DemandEx works best with existing or new solar installations in non-residential buildings, such as offices, schools, universities, churches, retail and municipal buildings. Building owners can achieve higher solar ROI and a reduced payback period without the extra expense, permitting and fire mitigation requirements of energy storage solutions. When DemandEx is installed with new PV systems, the cost can also qualify for the 30% solar investment tax credit, providing further savings.
“Load flexibility is the giant issue nobody is talking about,” said Jigar Shah, co-founder at Generate Capital. “It’s less expensive than batteries as a means of matching solar resources with a building’s loads. Extensible Energy’s load-flexibility software is a win-win for the solar contractor and the building owner. Building owners get a higher ROI and faster payback time, and the solar contractor can offer an easy-install demand charge solution with or without batteries.”
Extensible Energy initially developed DemandEx with the U.S. Department of Energy and has piloted the software with commercial solar projects in Colorado and California. To date, customers have achieved their projected demand charge savings of 20 to 35% at a fraction of the cost of battery-based demand charge solutions.
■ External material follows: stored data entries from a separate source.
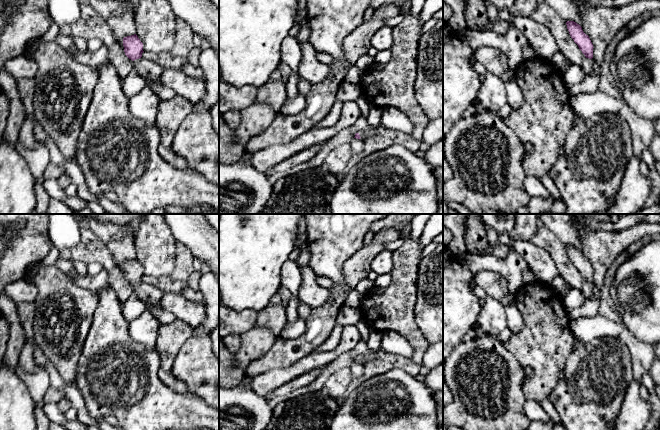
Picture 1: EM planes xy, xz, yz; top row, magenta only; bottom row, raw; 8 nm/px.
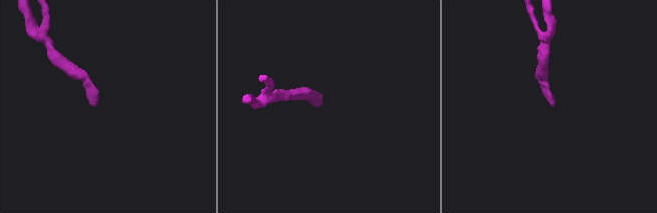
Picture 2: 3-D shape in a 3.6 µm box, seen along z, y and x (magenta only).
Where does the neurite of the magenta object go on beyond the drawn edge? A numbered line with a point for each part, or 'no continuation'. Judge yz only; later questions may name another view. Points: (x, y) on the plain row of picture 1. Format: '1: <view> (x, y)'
1: yz (587, 290)

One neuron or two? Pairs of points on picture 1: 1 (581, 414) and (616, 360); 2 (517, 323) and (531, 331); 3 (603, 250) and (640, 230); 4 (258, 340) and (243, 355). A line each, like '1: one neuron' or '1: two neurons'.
1: one neuron
2: two neurons
3: one neuron
4: one neuron

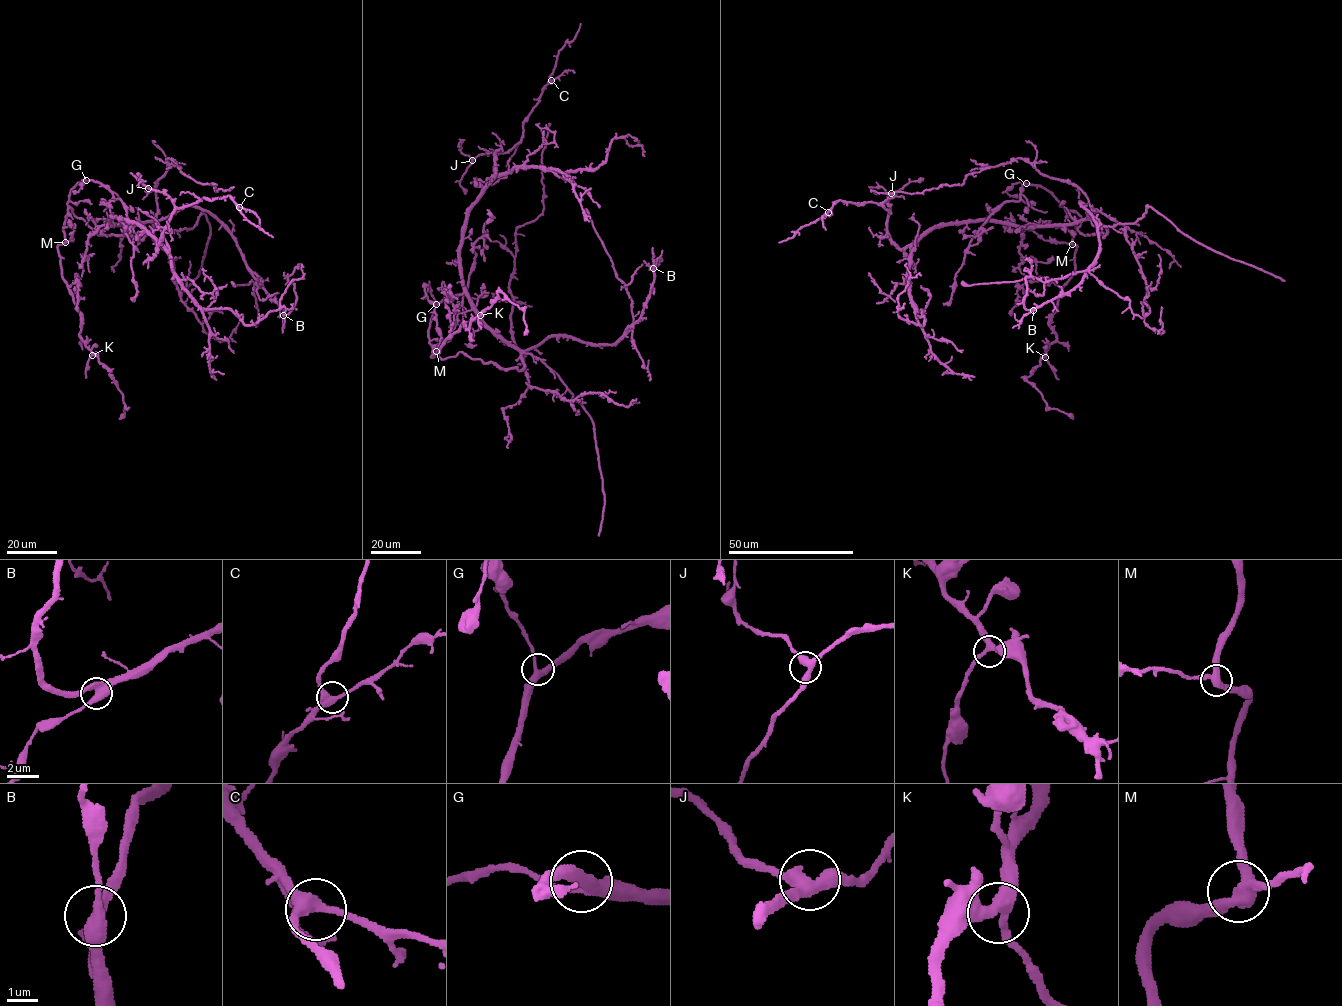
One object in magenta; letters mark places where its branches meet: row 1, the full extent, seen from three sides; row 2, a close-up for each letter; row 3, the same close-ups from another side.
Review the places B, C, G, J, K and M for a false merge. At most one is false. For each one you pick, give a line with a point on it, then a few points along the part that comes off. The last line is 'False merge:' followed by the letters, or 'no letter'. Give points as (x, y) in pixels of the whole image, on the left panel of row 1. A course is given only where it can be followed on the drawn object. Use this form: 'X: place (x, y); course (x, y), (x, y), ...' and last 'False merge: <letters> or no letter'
False merge: no letter

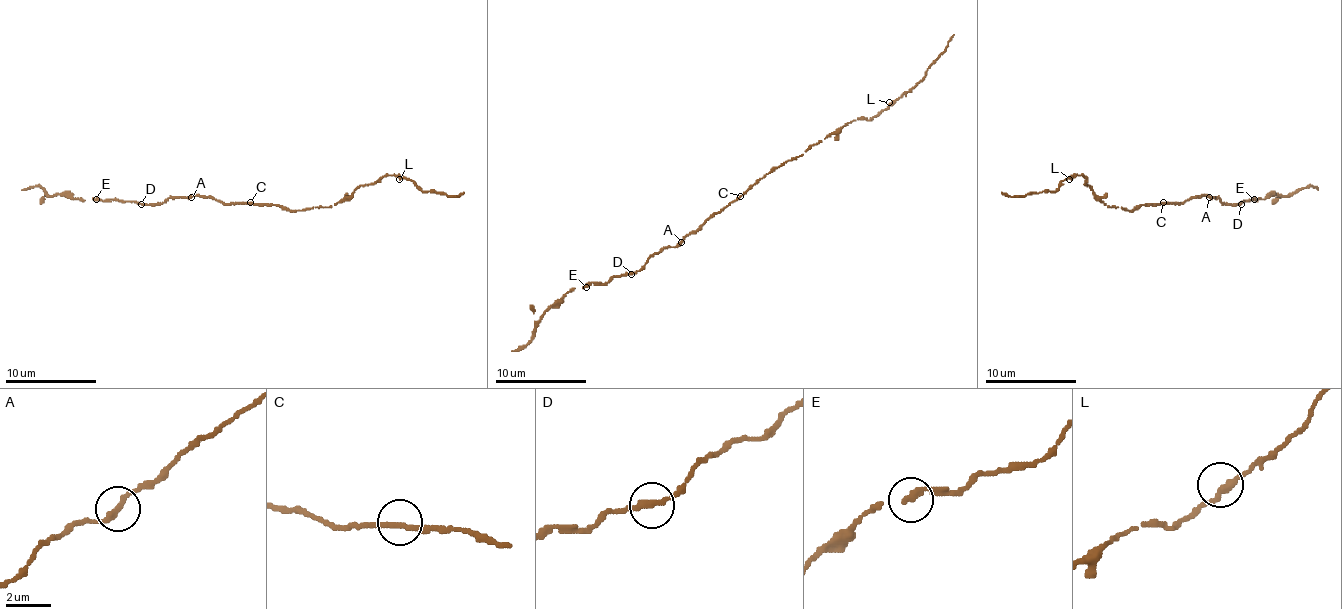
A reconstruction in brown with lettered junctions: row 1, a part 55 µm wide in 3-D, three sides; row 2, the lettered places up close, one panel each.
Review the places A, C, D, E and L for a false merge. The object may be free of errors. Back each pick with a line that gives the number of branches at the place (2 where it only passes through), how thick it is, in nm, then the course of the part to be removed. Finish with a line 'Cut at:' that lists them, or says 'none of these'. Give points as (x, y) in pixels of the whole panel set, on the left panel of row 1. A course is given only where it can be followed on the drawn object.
Cut at: none of these

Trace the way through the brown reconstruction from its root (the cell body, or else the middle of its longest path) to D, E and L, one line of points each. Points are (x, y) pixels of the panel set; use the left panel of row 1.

Solar plus DemandEx can achieve demand charge savings with or without batteries. Battery storage can be added for backup power and resiliency.
“DemandEx is just the beginning,” said John Powers. “We’re now creating a suite of solar software solutions that will help solar contractors to shift from selling solar to selling complete energy solutions that make commercial solar sales more cost-effective with or without batteries.”